Nach dem vom Bundeskriminalamt (BKA) veröffentlichten Bundeslagebild Falschgeldkriminalität wurden im Jahr 2015 in Deutschland rund 86.500 Falschgelddelikte polizeilich registriert. Dies entspricht einer Steigerung gegenüber 2014 von 42 Prozent. Die Steigerung dürfte insbesondere auf den vermehrten Vertrieb des Falschgelds über illegale Online-Plattformen zurückzuführen sein.
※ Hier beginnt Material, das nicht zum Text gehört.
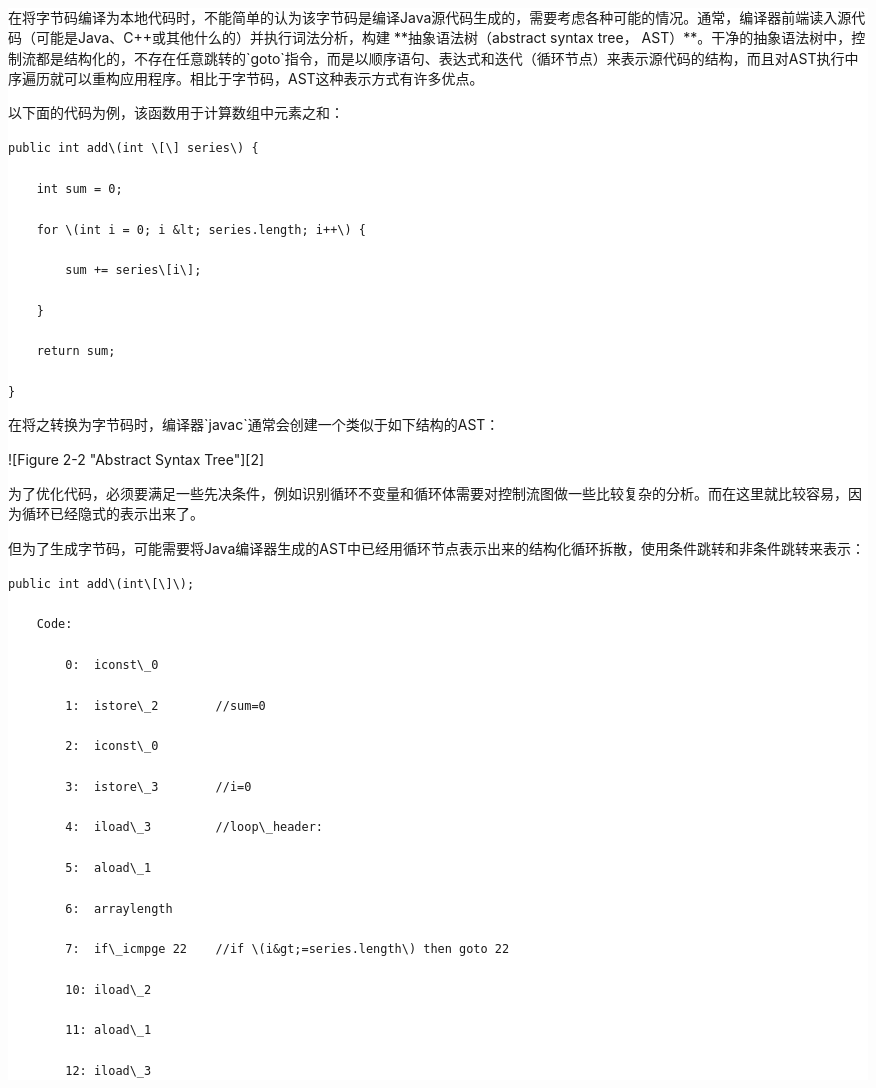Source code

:

在将字节码编译为本地代码时，不能简单的认为该字节码是编译Java源代码生成的，需要考虑各种可能的情况。通常，编译器前端读入源代码（可能是Java、C++或其他什么的）并执行词法分析，构建 \*\*抽象语法树（abstract syntax tree， AST）\*\*。干净的抽象语法树中，控制流都是结构化的，不存在任意跳转的\`goto\`指令，而是以顺序语句、表达式和迭代（循环节点）来表示源代码的结构，而且对AST执行中序遍历就可以重构应用程序。相比于字节码，AST这种表示方式有许多优点。



以下面的代码为例，该函数用于计算数组中元素之和：



    public int add\(int \[\] series\) {

        int sum = 0;

        for \(int i = 0; i &lt; series.length; i++\) {

            sum += series\[i\];

        }

        return sum;

    }



在将之转换为字节码时，编译器\`javac\`通常会创建一个类似于如下结构的AST：



!\[Figure 2-2 "Abstract Syntax Tree"\]\[2\]



为了优化代码，必须要满足一些先决条件，例如识别循环不变量和循环体需要对控制流图做一些比较复杂的分析。而在这里就比较容易，因为循环已经隐式的表示出来了。



但为了生成字节码，可能需要将Java编译器生成的AST中已经用循环节点表示出来的结构化循环拆散，使用条件跳转和非条件跳转来表示：



    public int add\(int\[\]\);

        Code:

            0:  iconst\_0

            1:  istore\_2        //sum=0

            2:  iconst\_0

            3:  istore\_3        //i=0

            4:  iload\_3         //loop\_header:

            5:  aload\_1

            6:  arraylength

            7:  if\_icmpge 22    //if \(i&gt;=series.length\) then goto 22

            10: iload\_2

            11: aload\_1

            12: iload\_3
Einerseits werden sogenannte „Napoli-Fälschungen" über Plattformen im Darknet verkauft. Diese Fälschungen werden im Bereich um Neapel hergestellt und unter anderem auch per Post nach Deutschland verschickt. Sie machen etwa 80 Prozent des Gesamtumfangs des in Deutschland sichergestellten Falschgelds aus. Andererseits werden auf Online-Marktplätzen einfache Kopiefälschungen, die mit Aufklebehologrammen versehen sind, angeboten. Auch Hologramme, Kopiervorlagen und fertige Falsifikate werden dort verkauft. Der Anteil dieser Fälschungen am gesamten Falschgeldaufkommen in Deutschland liegt bei mehr als 10 Prozent. Festgestellte Tathandlung war fast ausschließlich die Verbreitung von Falschgeld. Wie auch in den Vorjahren wurden nahezu ausschließlich Banknotenfälschungen festgestellt, in nur 1 Prozent der Fälle Fälschungen von Münzen.
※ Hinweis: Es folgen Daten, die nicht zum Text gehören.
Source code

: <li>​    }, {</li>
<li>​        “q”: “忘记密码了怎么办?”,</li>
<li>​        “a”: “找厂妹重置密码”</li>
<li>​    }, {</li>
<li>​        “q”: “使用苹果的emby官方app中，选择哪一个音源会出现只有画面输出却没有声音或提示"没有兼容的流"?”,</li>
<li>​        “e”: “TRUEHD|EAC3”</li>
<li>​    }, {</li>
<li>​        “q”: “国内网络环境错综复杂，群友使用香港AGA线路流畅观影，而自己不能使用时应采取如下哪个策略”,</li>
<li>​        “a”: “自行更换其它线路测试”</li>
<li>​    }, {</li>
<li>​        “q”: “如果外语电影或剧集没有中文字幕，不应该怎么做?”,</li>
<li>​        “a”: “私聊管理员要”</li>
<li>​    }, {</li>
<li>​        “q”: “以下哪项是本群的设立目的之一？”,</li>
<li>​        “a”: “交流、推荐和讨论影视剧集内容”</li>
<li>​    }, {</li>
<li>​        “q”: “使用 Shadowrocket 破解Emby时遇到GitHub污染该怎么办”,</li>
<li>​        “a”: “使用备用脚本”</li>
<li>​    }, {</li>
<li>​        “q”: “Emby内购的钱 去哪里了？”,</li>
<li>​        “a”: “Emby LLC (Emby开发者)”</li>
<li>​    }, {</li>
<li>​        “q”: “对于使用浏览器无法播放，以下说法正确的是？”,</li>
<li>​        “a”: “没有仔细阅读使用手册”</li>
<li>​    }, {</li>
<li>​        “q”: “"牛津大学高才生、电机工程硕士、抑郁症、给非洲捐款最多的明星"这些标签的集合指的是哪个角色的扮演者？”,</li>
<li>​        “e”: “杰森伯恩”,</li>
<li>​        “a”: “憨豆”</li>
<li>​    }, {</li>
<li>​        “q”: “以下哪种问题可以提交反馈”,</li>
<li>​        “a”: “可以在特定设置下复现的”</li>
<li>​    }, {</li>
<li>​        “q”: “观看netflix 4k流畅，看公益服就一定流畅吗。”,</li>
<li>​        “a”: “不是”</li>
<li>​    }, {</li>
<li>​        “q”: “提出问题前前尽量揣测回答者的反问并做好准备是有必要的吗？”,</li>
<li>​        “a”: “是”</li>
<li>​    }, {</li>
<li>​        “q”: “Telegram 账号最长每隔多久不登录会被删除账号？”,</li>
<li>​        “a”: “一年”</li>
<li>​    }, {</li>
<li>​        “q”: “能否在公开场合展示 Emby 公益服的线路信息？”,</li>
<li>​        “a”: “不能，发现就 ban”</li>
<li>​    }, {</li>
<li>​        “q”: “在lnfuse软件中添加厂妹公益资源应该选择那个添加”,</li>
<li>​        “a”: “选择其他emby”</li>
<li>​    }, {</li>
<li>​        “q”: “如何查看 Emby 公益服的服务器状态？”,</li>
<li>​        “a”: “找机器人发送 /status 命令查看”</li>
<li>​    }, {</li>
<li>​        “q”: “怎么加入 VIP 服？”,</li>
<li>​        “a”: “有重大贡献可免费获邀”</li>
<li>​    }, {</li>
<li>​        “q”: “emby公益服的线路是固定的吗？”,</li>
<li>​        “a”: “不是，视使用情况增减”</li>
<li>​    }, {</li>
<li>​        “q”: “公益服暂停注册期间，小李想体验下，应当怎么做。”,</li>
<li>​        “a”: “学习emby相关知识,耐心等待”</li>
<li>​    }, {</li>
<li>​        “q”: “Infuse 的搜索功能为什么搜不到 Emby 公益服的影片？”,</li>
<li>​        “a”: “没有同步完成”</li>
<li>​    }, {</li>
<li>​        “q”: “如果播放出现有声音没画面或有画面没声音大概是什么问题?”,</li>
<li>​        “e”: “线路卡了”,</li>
Im Jahr 2015 wurden in Deutschland 111.675 falsche Euro-Banknoten angehalten. Im Vergleich zu 2014 ist ein Anstieg der Gesamtanhaltezahlen um 48 Prozent zu verzeichnen. Dieser Wert liegt deutlich über dem Fünf-Jahres-Mittelwert (ca. 70.000). Die 50-Euro-Banknoten wurden mit einem Anteil von rund 50 Prozent sowie die 20-Euro-Banknoten mit einem Anteil von knapp 37 Prozent der in Deutschland registrierten Euro-Falschnoten am häufigsten angehalten. Bei den 20-Euro-Banknoten war ein Anstieg gegenüber 2014 um über 73 Prozent festzustellen. Die qualitativ hochwertigen Fälschungen stammen aus Ost- und Südeuropa, vornehmlich aus Italien. Dabei werden zur Täuschung geeignete Reproduktionen von Sicherheitsmerkmalen wie Hologramm, Mikroschrift, Sicherheitsfaden und der Spezialdruck für fühlbare Merkmale in zunehmend noch besserer Qualität imitiert. Die Möglichkeit, Fälschungen mit diesen verbesserten Sicherheitsmerkmalen zu erkennen, wird zunehmend geringer. Allerdings ist bei aufmerksamer Prüfung die Mehrzahl der Banknotenfälschungen auch weiterhin ohne technische Hilfsmittel zu erkennen.

Da der Euro als stabile Währung gilt und weit verbreitet ist, wird er auch zukünftig für Fälscher attraktiv bleiben. Im Vergleich zum Umfang des in der Europäischen Union (EU) im Umlauf befindlichen Bargelds (ca. 18 Milliarden Stücke) ist das Falschgeldaufkommen jedoch weiterhin als gering zu bezeichnen. Die Falschgeldkriminalität verursacht insofern keine signifikanten finanziellen Schäden, kann jedoch das Vertrauen der Bevölkerung in die Sicherheit des Bargeldverkehrs beeinträchtigen.